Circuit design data
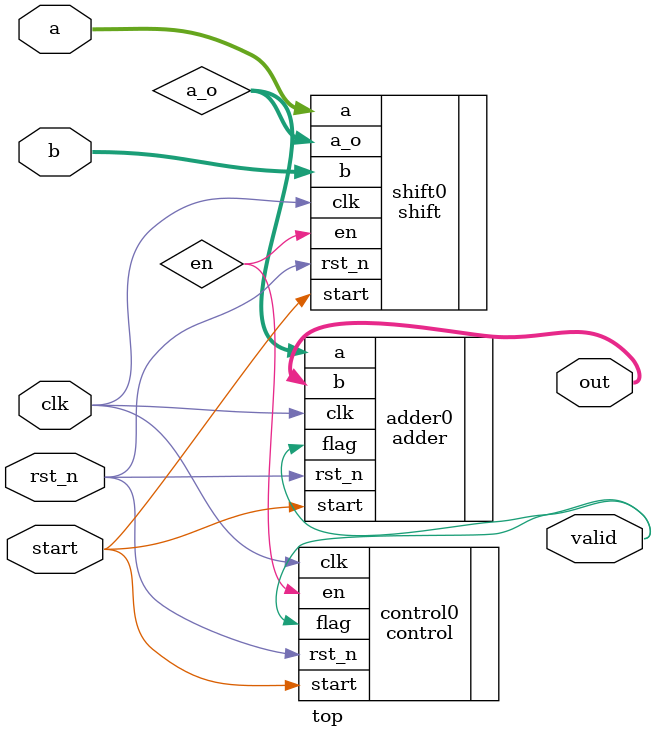
<source format=v>
`timescale 1ns / 1ps


module top(clk,rst_n,start,a,b,out,valid);
parameter N = 4;

input clk,rst_n,start;
input [N-1:0] a,b;

output [2*N-1:0] out;
output valid;

wire en;
wire [2*N-1:0] a_o;

control control0(.clk(clk),.rst_n(rst_n),.start(start),.en(en),.flag(valid));
shift shift0(.clk(clk),.rst_n(rst_n),.start(start),.en(en),.a(a),.b(b),.a_o(a_o));
adder adder0(.clk(clk),.rst_n(rst_n),.start(start),.a(a_o),.b(out),.flag(valid));

endmodule

</source>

Problem to work on: What lines above contain the word "start"? Return each such line.

Exercise result:
module top(clk,rst_n,start,a,b,out,valid);
input clk,rst_n,start;
control control0(.clk(clk),.rst_n(rst_n),.start(start),.en(en),.flag(valid));
shift shift0(.clk(clk),.rst_n(rst_n),.start(start),.en(en),.a(a),.b(b),.a_o(a_o));
adder adder0(.clk(clk),.rst_n(rst_n),.start(start),.a(a_o),.b(out),.flag(valid));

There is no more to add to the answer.